Le candidat au poste de ministre de la justice William Barr témoigne devant la commission des affaires juridiques du Sénat, le 15 janvier à Washington DC. / TASOS KATOPODIS / AFP

William Barr a affronté avec placidité l’épreuve de l’examen de sa candidature au poste d’attorney general des Etats-Unis par la commission des affaires juridiques du Sénat, mardi 15 janvier. Et pour cause. Il l’avait déjà subie avec succès en 1991, lorsqu’il était devenu le ministre de la justice de George H. W. Bush. La commission l’avait alors confirmé à l’unanimité, tout comme le Sénat tout entier, par acclamation.

Près de trente ans plus tard, l’extrême polarisation qui a saisi la politique américaine et la personnalité du président qui l’a nommé, Donald Trump, est la garantie d’un adoubement moins consensuel. La compétence et la sérénité de William Barr, surtout au début de sa prestation, ont pourtant ravivé mardi le souvenir d’auditions dépassionnées. La présence de l’un de ses petits enfants, féru d’actualité malgré ses 8 ans, y a également contribué. La doyenne des élues démocrates, Diane Feinstein (Californie), a même fait porter à ce dernier des friandises en milieu de journée pour récompenser son assiduité.

William Barr se savait particulièrement attendu. Le poste d’attorney general le place en première ligne pour l’enquête du procureur spécial Robert Mueller sur les interférences prêtées à la Russie pendant la présidentielle de 2016. Donald Trump a limogé son premier ministre de la justice, Jeff Sessions, après lui avoir reproché de s’être récusé du fait de contacts avec des responsables russes à la même période. William Barr défend par ailleurs une interprétation généreuse des pouvoirs exécutifs qui ne peut que complaire à un président soucieux d’utiliser toutes les ressources de la Maison Blanche. Il a enfin écrit en 2017 une note critique sur l’enquête « russe ».

Sans ambition politique

Devant des sénateurs démocrates évidemment plus incisifs que leurs homologues républicains, il a donc défendu le souci scrupuleux de s’en tenir à la loi, avançant comme des garanties son âge, 68 ans, et l’absence de la moindre ambition politique. « Je suis arrivé à un point dans la vie où je peux avoir l’autorité nécessaire pour protéger l’indépendance et la réputation » du ministère, a-t-il expliqué. « Personne ne m’obligera à faire quoi que ce soit que je jugerai inapproprié, ni les éditorialistes, ni le Congrès, ni le président. Je ferai ce que je pense être juste », a-t-il assuré.

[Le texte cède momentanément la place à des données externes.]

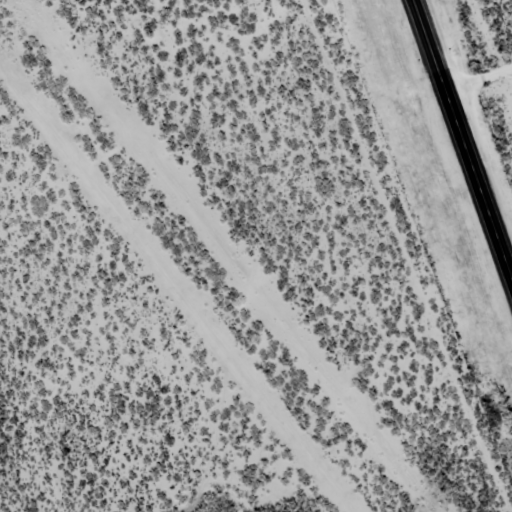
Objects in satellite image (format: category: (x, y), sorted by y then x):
road: (462, 137)
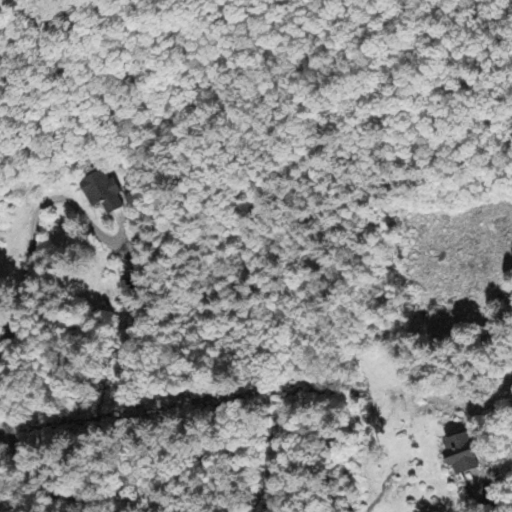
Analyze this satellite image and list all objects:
building: (102, 193)
building: (131, 289)
road: (48, 399)
building: (462, 455)
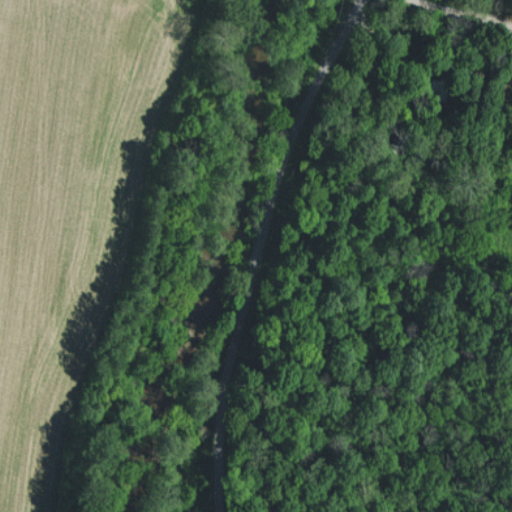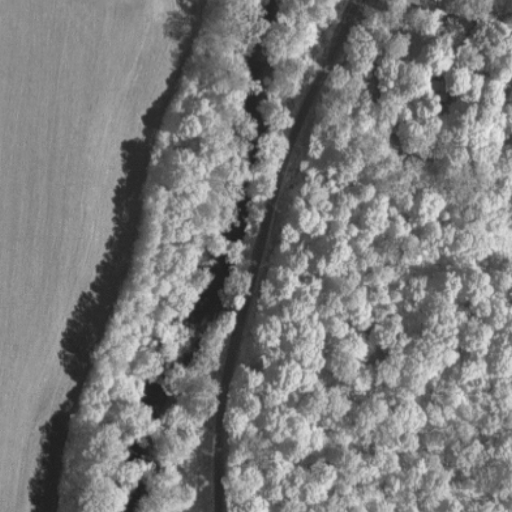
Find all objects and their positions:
road: (460, 14)
road: (241, 249)
river: (220, 256)
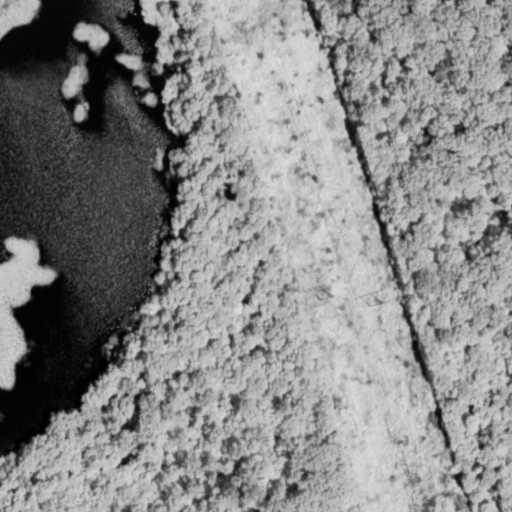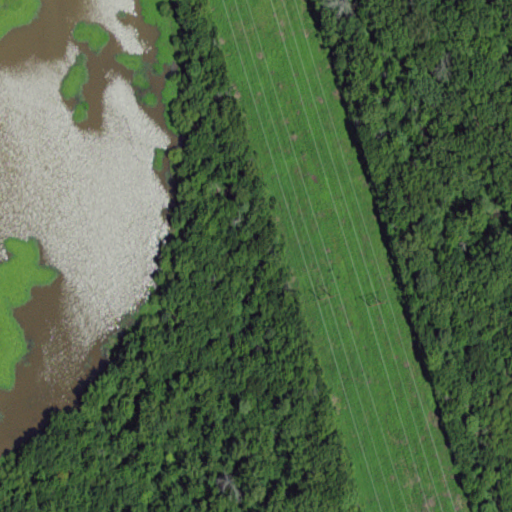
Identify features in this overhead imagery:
power tower: (326, 298)
power tower: (370, 304)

Il a multiplié les gages de cette volonté. Une demande présidentielle de « mettre un terme à une enquête criminelle pour des raisons personnelles » serait « un abus de pouvoir », a-t-il jugé. De même, une grâce présidentielle en échange du silence d’un condamné dans l’enquête « russe » serait « un crime ».

Alors que le président ne cesse d’user de la formule pour stigmatiser les investigations de Robert Mueller, William Barr a douté que ce dernier, « un ami » auquel il a donné du « Bob » à longueur de réponses, se soit lancé dans « une chasse aux sorcières ». Il s’est engagé à lui accorder le temps et les moyens nécessaires pour conclure une enquête qu’il a présentée comme légitime, excluant en outre tout limogeage qui ne serait pas fondé en droit.

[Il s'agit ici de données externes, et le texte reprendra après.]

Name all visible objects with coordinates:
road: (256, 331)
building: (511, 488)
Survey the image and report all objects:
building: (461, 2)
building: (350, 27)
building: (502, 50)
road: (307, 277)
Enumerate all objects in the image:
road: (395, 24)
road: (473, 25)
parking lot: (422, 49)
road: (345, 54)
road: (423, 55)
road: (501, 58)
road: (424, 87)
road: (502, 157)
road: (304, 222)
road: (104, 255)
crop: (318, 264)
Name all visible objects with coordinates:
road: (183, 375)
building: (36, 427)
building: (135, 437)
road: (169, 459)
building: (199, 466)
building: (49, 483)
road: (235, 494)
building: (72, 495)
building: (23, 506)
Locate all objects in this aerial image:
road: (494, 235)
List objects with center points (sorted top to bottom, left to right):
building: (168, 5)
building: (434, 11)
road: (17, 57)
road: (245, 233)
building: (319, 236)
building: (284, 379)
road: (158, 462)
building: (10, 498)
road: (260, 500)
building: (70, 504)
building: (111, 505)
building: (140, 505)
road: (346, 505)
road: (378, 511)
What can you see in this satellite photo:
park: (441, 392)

Cette bonne volonté a trouvé cependant des limites au fil des questions plus précises des sénateurs démocrates. William Barr a ainsi exclu de se récuser, compte tenu des critiques que contenait sa note de 2017, si d’aventure son propre conseil d’éthique le lui suggérait.

Passé républicain

Il s’est montré par ailleurs assez évasif sur la publicité qui serait donnée aux conclusions de l’enquête de Robert Mueller. « Il est très important que le public et le Congrès soient informés des résultats des travaux du procureur spécial. Mon objectif sera de fournir autant de transparence que possible conformément à la loi », a-t-il tout d’abord déclaré avant d’avouer ne pas savoir « au bout du compte, ce qui sera publiable ».

L’âge avancé comme un atout par William Barr ne lui a guère été profitable, en revanche, lorsqu’il a été interrogé sur la politique d’incarcération de masse. Le Congrès, démocrates et républicains pour une fois unis, et Donald Trump sont revenus en décembre sur ses excès. L’ancien attorney general l’avait soutenue avec force sous les administrations républicaines auxquelles il avait collaboré, il y a plusieurs décennies. Il a continué d’en défendre la pertinence en dépit de ses effets désastreux, notamment pour la communauté afro-américaine.

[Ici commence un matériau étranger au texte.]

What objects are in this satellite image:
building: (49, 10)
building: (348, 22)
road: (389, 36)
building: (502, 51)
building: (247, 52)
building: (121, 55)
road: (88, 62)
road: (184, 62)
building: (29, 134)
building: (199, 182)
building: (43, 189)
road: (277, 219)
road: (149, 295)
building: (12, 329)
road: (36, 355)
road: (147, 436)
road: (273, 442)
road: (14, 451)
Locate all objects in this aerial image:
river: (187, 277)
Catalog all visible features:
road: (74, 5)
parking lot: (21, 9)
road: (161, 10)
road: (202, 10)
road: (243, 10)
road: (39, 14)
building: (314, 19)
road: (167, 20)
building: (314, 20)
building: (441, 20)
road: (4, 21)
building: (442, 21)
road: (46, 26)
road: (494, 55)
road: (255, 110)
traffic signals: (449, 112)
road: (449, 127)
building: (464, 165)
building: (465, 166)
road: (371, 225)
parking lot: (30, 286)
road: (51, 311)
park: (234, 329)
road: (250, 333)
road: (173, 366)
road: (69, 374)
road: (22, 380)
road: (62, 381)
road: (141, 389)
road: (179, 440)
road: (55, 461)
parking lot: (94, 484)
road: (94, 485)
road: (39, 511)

Ce conservateur favorable à une politique migratoire beaucoup plus stricte, à l’unisson de Donald Trump, a émis également de visibles regrets à propos de la légalisation par un nombre croissant d’Etats de l’usage récréatif de la marijuana. Contrairement à son prédécesseur, il a cependant renoncé à exercer des poursuites que ce dernier envisageait dans les Etats concernés en arguant de l’absence de dispositions similaires au niveau fédéral.